I do not want to overstate this. The geography of antidepressant use in North America does not map cleanly onto any political topology. West Virginia and Kentucky, which are among the highest antidepressant-using states in the US, vote Republican by enormous margins. But so do rural communities across the continent, and rural communities also show the highest rates of olfactory dysfunction, the most economic distress, the most limited mental health infrastructure, and some of the highest rates of viral illness and occupational chemical exposure. Vermont, also near the top of antidepressant use, votes Democratic. New Hampshire splits. Canada’s Atlantic provinces, the highest-use region in the country, have historically leaned Liberal federally while harbouring Progressive Conservative provincial governments that are functionally quite different from the ideological conservatism measured in the disgust-politics literature.

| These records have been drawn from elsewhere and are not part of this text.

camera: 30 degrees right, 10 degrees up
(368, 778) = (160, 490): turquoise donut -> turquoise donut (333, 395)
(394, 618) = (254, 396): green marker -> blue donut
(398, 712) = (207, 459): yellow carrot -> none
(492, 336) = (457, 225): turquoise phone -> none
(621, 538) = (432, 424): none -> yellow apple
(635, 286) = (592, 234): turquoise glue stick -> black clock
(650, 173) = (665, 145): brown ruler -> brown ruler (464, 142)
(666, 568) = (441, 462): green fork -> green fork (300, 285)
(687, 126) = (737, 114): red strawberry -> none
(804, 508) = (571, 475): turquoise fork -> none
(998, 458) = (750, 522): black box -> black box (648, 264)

What A Mess! It’s Complicated
The correlations are real but messy. They are made messier still by the treatment gap: conservatives, research consistently shows, are significantly less likely to seek or receive mental health treatment despite reporting equivalent rates of depression. Among those with depressive symptoms, nearly three-quarters of Republicans have unmet mental health care needs, versus just under 60 percent of Democrats. The antidepressant data therefore understates the mental health burden in more conservative communities, which means the population of people experiencing smell loss and depression without pharmaceutical intervention is proportionally larger in those communities, not smaller.
There is, I think, something genuinely uncomfortable in all of this — not politically, but societally. There is a population of people experiencing a quiet and largely invisible sensory loss that is making their world less pleasurable, more threatening, and more opaque. Some of them are medicated in ways that may compound the problem. Most of them do not know any of this is connected. The connection has not been studied, because no one has thought to design the study. The olfactory-limbic circuit, sitting at the intersection of sensation, emotion, memory, and social orientation, has been substantially ignored by the research programmes that might illuminate it.

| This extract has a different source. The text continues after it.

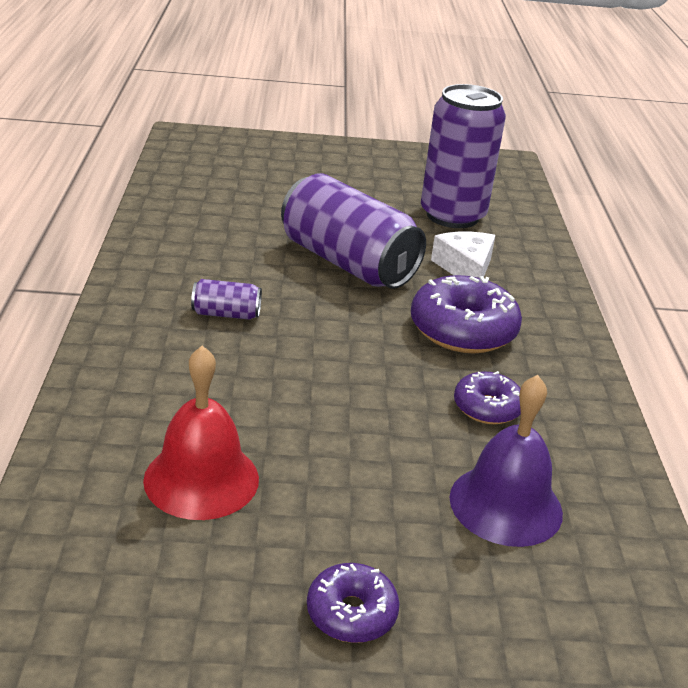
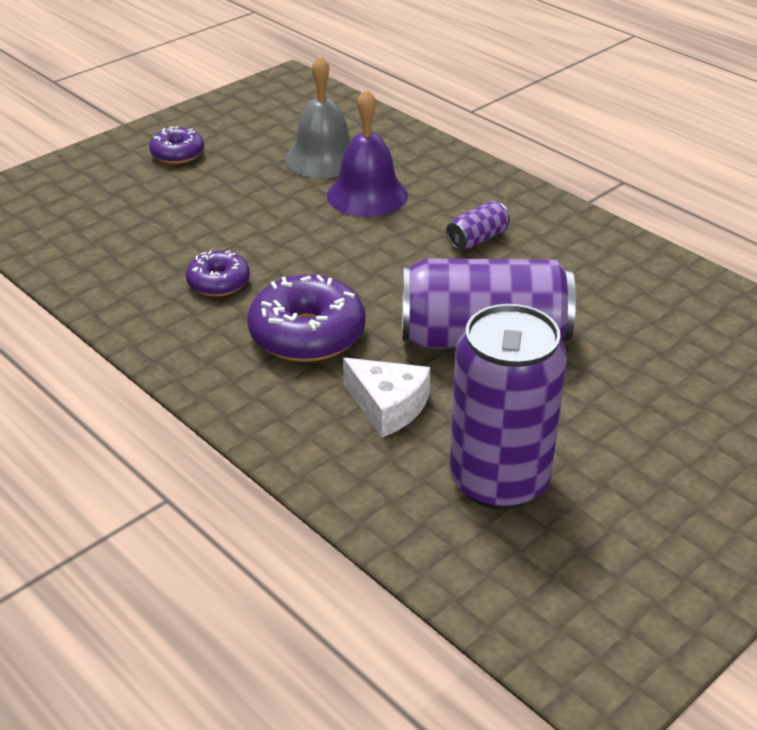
camera: 140 degrees right, 5 degrees up
(201, 479) = (323, 158): red bell -> grey bell
(505, 504) = (147, 233): purple bell -> purple bell (367, 195)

Back to Popcorn, Rancid Butter, and Dog Feet
I began with nonanal, and I want to return to it.
There is something philosophically instructive about a molecule that can mean danger or pleasure depending on the proper functioning of the nose receiving it. In rancid fat, it warns. In popcorn, it rewards. The chemistry is identical; the context is everything; and the nose, if working correctly, knows the difference.

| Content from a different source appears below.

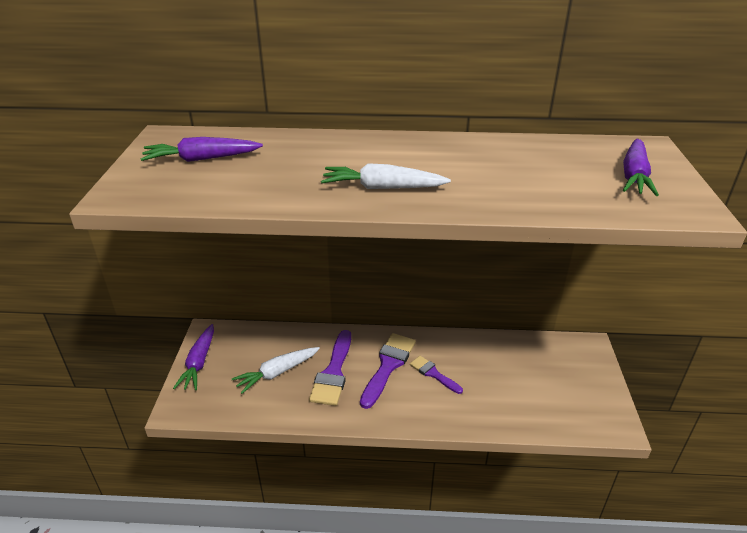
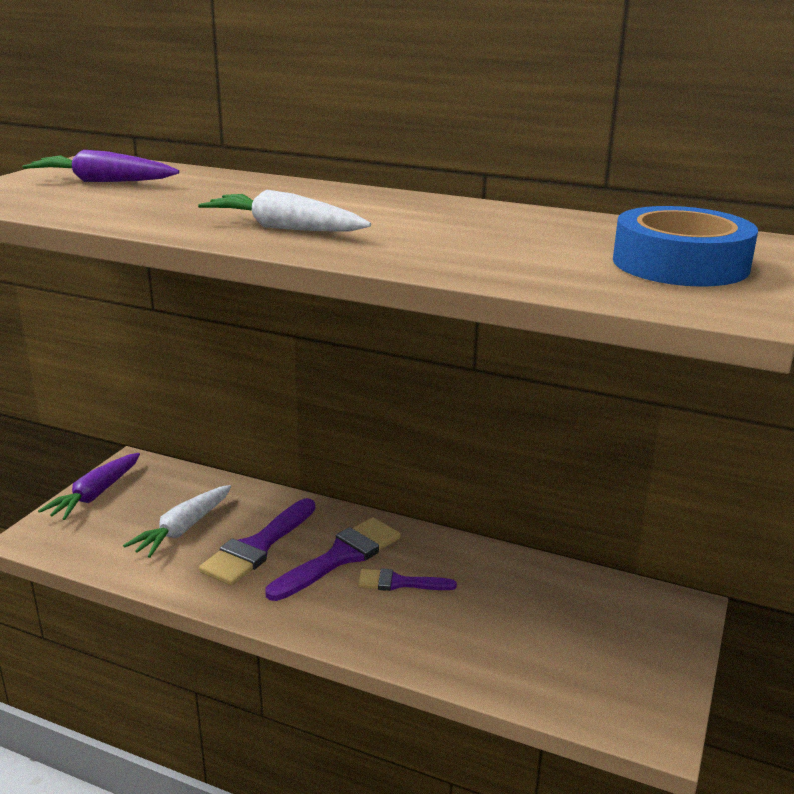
camera: 20 degrees right, 10 degrees down
(277, 373) = (183, 529): white carrot -> white carrot turned 45 degrees counterclockwise
(433, 374) = (399, 583): purple brush -> purple brush turned 60 degrees counterclockwise
(634, 176) = (680, 264): purple carrot -> blue tape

A compromised nose does not know the difference. Rather, it cannot be trusted to know, and so the rational response is to treat ambiguity as threat. And in a world where noses are getting less reliable, the threats are proliferating, the pills don't quite fix the underlying problem, and the popcorn still smells like popcorn to everyone else but you — though you don't know that, because you’ve never compared notes — the appropriate response may feel, from the inside, indistinguishable from wisdom.
The difficulty is that it is also indistinguishable from a slow, invisible recalibration of an entire population’s relationship to novelty, trust, and the stranger at the table.
Whether you offer them your glass or drink from theirs is, of course, your business entirely.
But the nose that informed that decision may no longer be the instrument you think it is.
Further reading for the curious: Richard Doty's work on olfactory epidemiology; Jonathan Haidt's The Righteous Mind; and the Monell Chemical Senses Center's ongoing research on olfactory decline. Not cheerful reading, but instructive.